ONES defines a Scale Unit as a set of compute, storage and networking components and constructs the initial fabric to account for the total planned number of Scale Units.

Configuration templates for future units are produced in advance so newly added units conform to the reference architecture and reduce the need for live fabric changes.

Operational Impact

Precomputed configurations are intended to allow capacity additions without remapping VLANs, reapplying ACLs or modifying routing for existing tenants.

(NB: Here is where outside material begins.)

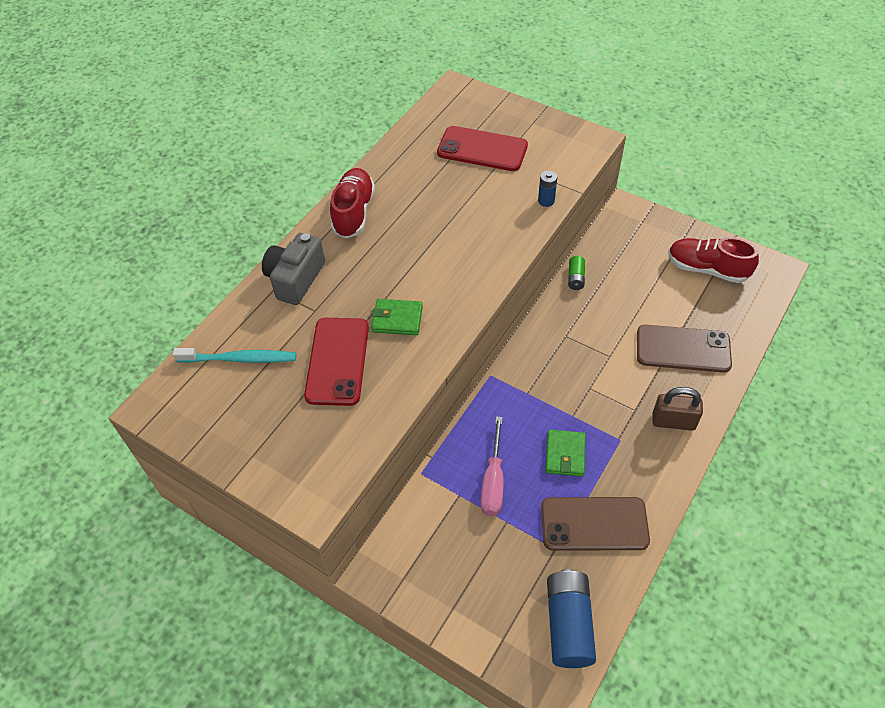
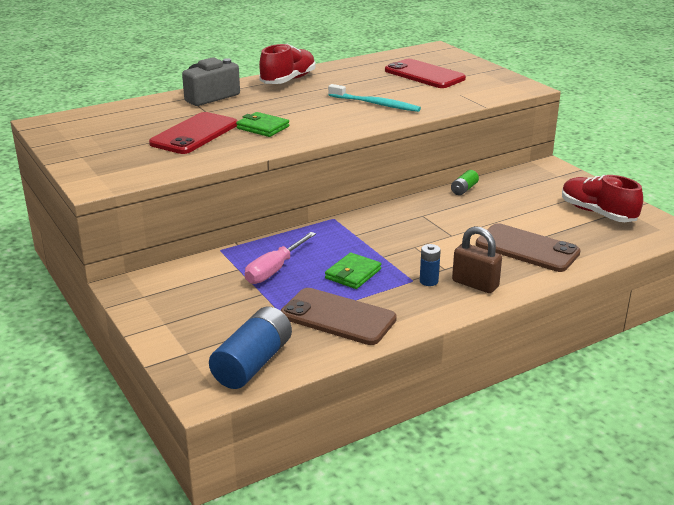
camera: 25 degrees right, 25 degrees down
(239, 359) = (126, 118): turquoise toothbrush -> turquoise toothbrush (375, 104)
(546, 201) = (450, 104): blue battery -> blue battery (428, 281)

The blog links this approach to lowering the risk of service interruptions, wasted compute cycles on failed jobs and performance degradation during expansion.

Product update

ONES Max Scaling is presented as a capability that delivers ready-to-deploy configuration artifacts for new Scale Units so operators can perform plug-and-grow expansions without an architecture redesign.

Leadership Perspective

The blog frames capacity planning as a foundational design decision to preserve tenant isolation and consistent throughput as the environment grows.

It states that embedding planned capacity shortens onboarding time for new GPU resources and reduces cascading reconfiguration work.

The blog describes an ONES deployment model that embeds maximum capacity planning so operators can expand GPU clusters without reconfiguring existing tenants, preserving isolation and predictable performance. This “Blog Signals brief” is a fact-based summary of the vendor blog.